So far as we know, most everyone in the government was expecting the bombing would start on Saturday afternoon, Washington, D.C., time. Government officials, above all those with expertise in military operations, were told to cancel their Labor Day vacations and show up for overtime work. No golf for them! Then President Obama–in the face of most all the advice from his “national security team” (I even heard a national radio network broadcaster call it “the war cabinet”)–changed his mind. Suddenly. Unexpectedly. Surprisingly.
How? Why?
The story about the sudden change of mind has been carefully fed to the scribblers. It’s been written and rewritten many times. But it doesn’t make sense, unless you believe in sudden epiphanies, or bolts from the blue, or ongoing revelation, and there’s no evidence that the president believes such things.
So I ask again: How? Why? We don’t have an answer, which suggests to me that we’re missing some key element in the story.
Presidential decisions are sometimes driven by real events in the real world, and sometimes by private conversations among a very small group of intimates. During the Carter years, for example, it was said that you never knew what he was going to do until the last conversation prior to handing down his verdict. If you were an intimate, you wanted to be the last person on his dance card before the band started to play. Other presidents have had different methods, but personal interplay is always important.
Note that this sort of “process” greatly favors people with offices in the White House. They only have to walk down the hall, whereas the cabinet secretaries have to drive across town, or even across the river. That takes time. Access=influence, so the guys and gals down the hall, including the gal who shares the living quarters, have more of it than those across town or on the other side of the Potomac.
Ergo, it may well be that somebody got to the president late Friday and said something that got him to reverse course. Those who believe that Valerie Jarrett is the eminence grise of the Obama years will wonder if she prevailed over the War Cabinet, as when she–once? several times? accounts vary…–lobbied against the Kill bin Laden operation. Those who think Chief of Staff Denis McDonough is the key actor will point to the long walk he took with his boss on Saturday morning as the key event. Those who think Michelle does foreign policy (and those who don’t think first ladies are key players on ALL policy matters should report for reeducation) will look there for the answer.
If an intimate conversation is the explanation, it likely had to do with personal convictions, and thus with the president’s worldview. What is America’s proper role in the world? What does Obama want his legacy to be? That sort of thing.
Not that such a conversation could be conducted in isolation from the rest of the world, because the president’s counterparts will have been conducting similar conversations on secure phones, and those themes will surely have been raised. Messrs Cameron, Hollande and Netanyahu must have weighed in, along with Erdogan, Saudi King Abdullah, and others.
What others? What about the Iranians? We know that Obama sees Iran as the key to “solving” the Syrian mess, and we know that Obama has authorized secret contacts, even before he was elected, and Swiss diplomats are forever brokering meetings and carrying messages back and forth. What if the Iranians offered him a deal? Or perhaps the Omanis, who have been key middlemen in the deals leading to the release of American hostages?
What sort of deal? Many are possible. What if the Iranians, the real rulers of Syria today, offered to betray Assad, replace him with a military junta under their control, and organize a peace conference if the Americans lifted unilateral sanctions?

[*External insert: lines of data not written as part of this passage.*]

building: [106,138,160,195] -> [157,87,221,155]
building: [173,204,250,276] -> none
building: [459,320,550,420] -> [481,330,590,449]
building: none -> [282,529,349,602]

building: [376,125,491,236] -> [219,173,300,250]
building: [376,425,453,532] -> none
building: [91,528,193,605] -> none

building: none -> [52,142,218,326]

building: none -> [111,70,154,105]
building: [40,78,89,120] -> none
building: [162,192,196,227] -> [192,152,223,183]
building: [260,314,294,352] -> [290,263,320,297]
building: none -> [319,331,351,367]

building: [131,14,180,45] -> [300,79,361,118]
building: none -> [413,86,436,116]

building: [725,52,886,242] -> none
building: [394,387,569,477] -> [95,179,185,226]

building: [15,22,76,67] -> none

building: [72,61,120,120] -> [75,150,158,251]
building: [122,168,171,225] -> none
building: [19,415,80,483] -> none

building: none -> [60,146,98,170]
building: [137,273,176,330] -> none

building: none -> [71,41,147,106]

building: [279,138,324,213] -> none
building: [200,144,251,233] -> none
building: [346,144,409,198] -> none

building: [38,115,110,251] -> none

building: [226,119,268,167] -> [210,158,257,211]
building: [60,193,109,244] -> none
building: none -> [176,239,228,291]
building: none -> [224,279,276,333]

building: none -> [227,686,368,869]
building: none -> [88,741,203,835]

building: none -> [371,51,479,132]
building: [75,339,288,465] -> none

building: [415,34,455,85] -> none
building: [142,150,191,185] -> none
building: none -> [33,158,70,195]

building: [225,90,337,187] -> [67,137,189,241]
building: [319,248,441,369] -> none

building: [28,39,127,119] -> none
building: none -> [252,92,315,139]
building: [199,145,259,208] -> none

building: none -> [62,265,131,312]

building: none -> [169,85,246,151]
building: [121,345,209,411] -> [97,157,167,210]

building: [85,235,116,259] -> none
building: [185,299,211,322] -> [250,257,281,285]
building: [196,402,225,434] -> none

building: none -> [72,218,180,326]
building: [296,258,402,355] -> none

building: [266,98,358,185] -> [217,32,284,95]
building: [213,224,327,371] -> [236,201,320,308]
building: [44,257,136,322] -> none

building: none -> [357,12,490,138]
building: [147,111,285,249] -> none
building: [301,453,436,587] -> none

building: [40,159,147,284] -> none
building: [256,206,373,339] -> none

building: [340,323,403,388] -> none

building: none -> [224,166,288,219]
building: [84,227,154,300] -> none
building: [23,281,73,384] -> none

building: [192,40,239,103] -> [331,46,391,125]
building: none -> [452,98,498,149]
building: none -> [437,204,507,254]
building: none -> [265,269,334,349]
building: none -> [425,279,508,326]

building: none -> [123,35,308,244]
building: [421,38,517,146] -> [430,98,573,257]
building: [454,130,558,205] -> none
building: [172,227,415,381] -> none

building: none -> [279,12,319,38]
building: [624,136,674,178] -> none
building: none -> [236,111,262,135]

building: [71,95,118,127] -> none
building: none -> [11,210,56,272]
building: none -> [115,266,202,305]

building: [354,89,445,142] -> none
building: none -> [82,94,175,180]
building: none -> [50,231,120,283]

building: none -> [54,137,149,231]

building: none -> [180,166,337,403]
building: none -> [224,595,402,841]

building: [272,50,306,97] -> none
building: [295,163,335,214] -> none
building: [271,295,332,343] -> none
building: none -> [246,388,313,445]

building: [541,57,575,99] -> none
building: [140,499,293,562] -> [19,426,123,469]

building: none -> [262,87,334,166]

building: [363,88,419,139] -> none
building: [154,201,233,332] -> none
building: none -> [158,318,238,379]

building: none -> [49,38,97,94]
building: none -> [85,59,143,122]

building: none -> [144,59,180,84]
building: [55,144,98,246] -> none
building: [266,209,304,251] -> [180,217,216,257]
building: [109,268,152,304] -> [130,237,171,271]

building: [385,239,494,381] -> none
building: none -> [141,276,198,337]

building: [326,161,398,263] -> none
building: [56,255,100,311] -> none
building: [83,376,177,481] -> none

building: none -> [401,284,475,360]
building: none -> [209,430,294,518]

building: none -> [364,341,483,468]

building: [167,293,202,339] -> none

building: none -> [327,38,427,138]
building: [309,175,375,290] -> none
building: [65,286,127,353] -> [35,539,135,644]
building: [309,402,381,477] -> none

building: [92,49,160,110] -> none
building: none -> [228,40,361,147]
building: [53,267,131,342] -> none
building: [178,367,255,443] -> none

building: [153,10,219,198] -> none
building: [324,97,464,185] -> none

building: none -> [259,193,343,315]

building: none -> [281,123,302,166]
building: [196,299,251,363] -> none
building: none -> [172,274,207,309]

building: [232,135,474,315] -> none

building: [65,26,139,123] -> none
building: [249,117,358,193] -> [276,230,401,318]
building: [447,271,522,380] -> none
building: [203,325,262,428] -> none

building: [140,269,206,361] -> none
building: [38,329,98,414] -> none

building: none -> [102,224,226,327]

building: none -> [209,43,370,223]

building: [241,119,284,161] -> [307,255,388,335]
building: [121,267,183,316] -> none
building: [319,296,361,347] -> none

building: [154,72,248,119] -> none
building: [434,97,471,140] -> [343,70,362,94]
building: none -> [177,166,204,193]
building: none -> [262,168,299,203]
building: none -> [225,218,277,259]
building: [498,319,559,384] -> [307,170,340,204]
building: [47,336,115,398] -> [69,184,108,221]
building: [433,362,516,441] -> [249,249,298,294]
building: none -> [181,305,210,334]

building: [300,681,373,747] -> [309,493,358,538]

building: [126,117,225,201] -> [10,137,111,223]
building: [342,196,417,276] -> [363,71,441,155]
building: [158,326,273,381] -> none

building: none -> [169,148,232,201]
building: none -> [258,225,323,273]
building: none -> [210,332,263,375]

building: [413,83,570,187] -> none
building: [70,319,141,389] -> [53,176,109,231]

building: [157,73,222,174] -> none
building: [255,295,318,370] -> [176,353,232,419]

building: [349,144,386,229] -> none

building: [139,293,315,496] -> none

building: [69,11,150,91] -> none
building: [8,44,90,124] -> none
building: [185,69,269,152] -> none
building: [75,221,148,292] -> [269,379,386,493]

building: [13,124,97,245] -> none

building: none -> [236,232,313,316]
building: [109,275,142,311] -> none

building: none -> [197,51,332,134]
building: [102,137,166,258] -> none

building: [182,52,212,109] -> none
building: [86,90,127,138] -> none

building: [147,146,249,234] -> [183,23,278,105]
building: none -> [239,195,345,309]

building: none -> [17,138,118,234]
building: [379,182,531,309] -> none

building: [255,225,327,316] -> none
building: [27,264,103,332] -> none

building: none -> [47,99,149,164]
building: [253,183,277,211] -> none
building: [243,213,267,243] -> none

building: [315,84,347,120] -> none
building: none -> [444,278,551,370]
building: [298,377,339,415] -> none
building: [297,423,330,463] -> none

Obama would certainly be tempted to delay bombing Syria if he were led to believe that a peaceful rabbit could be lifted from a diplomatic top hat by those new moderates in Tehran, or those proven wheelers and dealers in romantic Muscat, wouldn’t he?
I don’t have an answer to How? or Why? It’s disconcerting that no one else is even asking. It bespeaks a lack of curiosity about a major event, suggesting intellectual laziness by the pundits, “investigative journalists,” and the political class.
Nothing new there, you will say. And you will be entirely correct. As usual.
UPDATE: Thanks to Instapundit for linking. Glenn is the greatest.
UPDATE #2: Kuwaiti newspaper says the president thought he needed a bit more time to make a deal with his buddy Vladimir Putin.
UPDATE 9/9/13: “Syria: We ‘welcome’ Russia’s proposal to turn over our chemical weapons to international control.”